I believe every paramedic must harbor the same latent fears I do, the terror of entrapment, of drowning, of waking up in fire, something long and tortuous, or something quick but not instant – something that gives me time to think. If I were to write the paramedic’s prayer I would start it, Dear Lord, please let me get shot in the back of the head or struck by a car I never saw coming or hit by lightning or. . . but even as I’m praying, I see my terminal vision floating before me, the scene I’ll play over and over in my head a thousand times before I die. . .
. . . I see my wife and son waiting for me by the door, wondering why I’m late.
“What will you think of?” I asked.
Nicky exhaled. Sometimes when he talked about his own wife and kids, recounting some little thing they had done over the weekend, he would tear up, telling me he’d crush my nuts in my sleep if I told anybody. Hell, he blubbered five full minutes the first time his daughter told him she loved him over the phone.
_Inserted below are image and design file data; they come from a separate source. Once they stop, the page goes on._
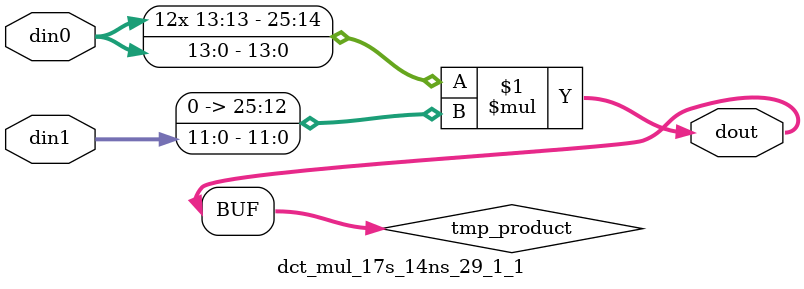
<source format=v>

`timescale 1 ns / 1 ps

 module dct_mul_17s_14ns_29_1_1(din0, din1, dout);
parameter ID = 1;
parameter NUM_STAGE = 0;
parameter din0_WIDTH = 14;
parameter din1_WIDTH = 12;
parameter dout_WIDTH = 26;

input [din0_WIDTH - 1 : 0] din0; 
input [din1_WIDTH - 1 : 0] din1; 
output [dout_WIDTH - 1 : 0] dout;

wire signed [dout_WIDTH - 1 : 0] tmp_product;


























assign tmp_product = $signed(din0) * $signed({1'b0, din1});









assign dout = tmp_product;





















endmodule

</source>
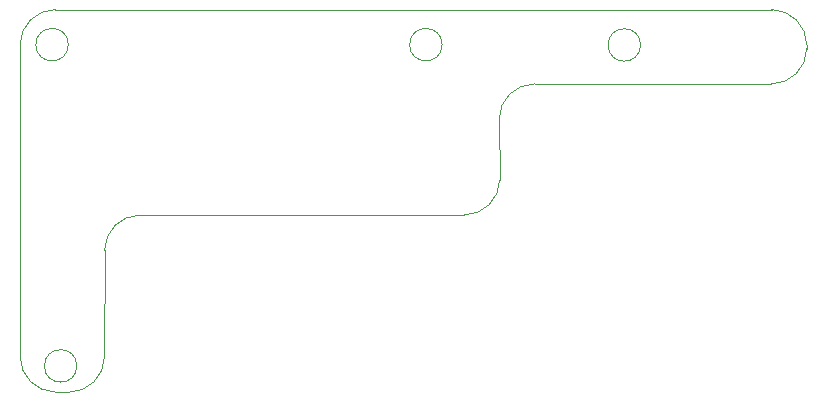
<source format=gbr>
%TF.GenerationSoftware,KiCad,Pcbnew,9.0.0*%
%TF.CreationDate,2025-07-21T10:24:21-07:00*%
%TF.ProjectId,chordlet,63686f72-646c-4657-942e-6b696361645f,rev?*%
%TF.SameCoordinates,Original*%
%TF.FileFunction,Profile,NP*%
%FSLAX46Y46*%
G04 Gerber Fmt 4.6, Leading zero omitted, Abs format (unit mm)*
G04 Created by KiCad (PCBNEW 9.0.0) date 2025-07-21 10:24:21*
%MOMM*%
%LPD*%
G01*
G04 APERTURE LIST*
%TA.AperFunction,Profile*%
%ADD10C,0.050000*%
%TD*%
G04 APERTURE END LIST*
D10*
X191825000Y-85550000D02*
G75*
G02*
X189075000Y-85550000I-1375000J0D01*
G01*
X189075000Y-85550000D02*
G75*
G02*
X191825000Y-85550000I1375000J0D01*
G01*
X228350000Y-96996331D02*
G75*
G02*
X225350124Y-99969124I-2999900J27231D01*
G01*
X192550000Y-112750000D02*
G75*
G02*
X189800000Y-112750000I-1375000J0D01*
G01*
X189800000Y-112750000D02*
G75*
G02*
X192550000Y-112750000I1375000J0D01*
G01*
X197900000Y-99980877D02*
X225350124Y-99969059D01*
X194888220Y-111996245D02*
X194900000Y-102953735D01*
X240275000Y-85575000D02*
G75*
G02*
X237525000Y-85575000I-1375000J0D01*
G01*
X237525000Y-85575000D02*
G75*
G02*
X240275000Y-85575000I1375000J0D01*
G01*
X190736656Y-82580943D02*
X251379165Y-82575123D01*
X187736780Y-85553669D02*
G75*
G02*
X190736656Y-82580856I2999920J-27231D01*
G01*
X187755856Y-111963344D02*
X187736817Y-85550000D01*
X190728669Y-114963220D02*
G75*
G02*
X187755856Y-111963344I27231J2999920D01*
G01*
X194888220Y-111996331D02*
G75*
G02*
X191888344Y-114969144I-2999920J27231D01*
G01*
X254350000Y-85896331D02*
G75*
G02*
X251338344Y-88880923I-3011700J27231D01*
G01*
X251379165Y-82575122D02*
G75*
G02*
X254350020Y-85574996I-29165J-2999878D01*
G01*
X228300000Y-91850000D02*
X228350000Y-96996265D01*
X191888344Y-114969059D02*
X190731734Y-114963220D01*
X194900000Y-102953735D02*
G75*
G02*
X197899877Y-99980877I2999900J-27165D01*
G01*
X251338344Y-88880838D02*
X231299876Y-88869059D01*
X254349999Y-85574996D02*
X254350000Y-85896331D01*
X223475000Y-85550000D02*
G75*
G02*
X220725000Y-85550000I-1375000J0D01*
G01*
X220725000Y-85550000D02*
G75*
G02*
X223475000Y-85550000I1375000J0D01*
G01*
X228300000Y-91841787D02*
G75*
G02*
X231299876Y-88869076I2999900J-27313D01*
G01*
M02*

</source>
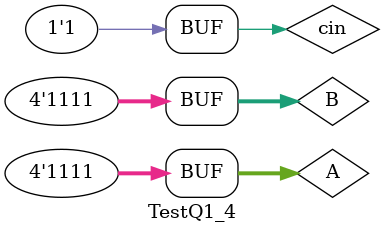
<source format=v>
module TestQ1_4;
	reg [0:3] A;
	reg [0:3] B;
	wire [0:3] Sum;
	reg cin;
	wire cout;
	FA4bit fa(A,B,cin,cout,Sum);
	initial begin
		for (A = 4'b0000 ; A != 4'b1111 ; A = A + 1'b1) begin
		for (B = 4'b0000 ; B != 4'b1111 ; B = B + 1'b1) begin
			#10
			cin=1'b0;
			$monitor("A=%d , B=%d , Cin=%b -- Sum=%d , Cout=%b",A,B,cin,Sum,cout);
			#10
			cin=1'b1;			
			$monitor("A=%d , B=%d , Cin=%b -- Sum=%d , Cout=%b",A,B,cin,Sum,cout);
		end		
		end	
	end
	

endmodule

</source>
“Jay, I’m going to think about the seventy-one virgins waiting for me in heaven, dressed in white high heels and nursing hats – ”
I smiled. “ – pillow fighting.”
“Pillow fighting, that’s right. No more worries for me.”
A martyr’s paradise.
But a martyr to what cause, I wondered.
I whispered goodnight to my wife and son and to my unborn daughter. I put them safely back to bed, sheltered from the cold world by walls and windows and faith. Then I said goodnight to the Impenetrable Joshua Betts too, the first time of many, his stunned face hovering over me, frozen forever, watching, wondering.
Jeff Dean has published short fiction, creative nonfiction, and poetry in a number of literary journals between 1999 and 2025, including The New Delta Review (Eyster Prize Winner), Kimera: A Journal of Fine Writing (Pushcart Prize Nominee, 2001) Bottomfish, Echoes and Visions, and The Scarab. Jeff Dean's paramedic/firefighting career was ended by injuries (specifically a debilitating back injury) sustained in a major auto accident caused by a drunk driver in 2013, five years after this essay was originally written. He is a husband and father, and returned to graduate school in 2022 to study rhetoric and composition. He graduated in May 2025.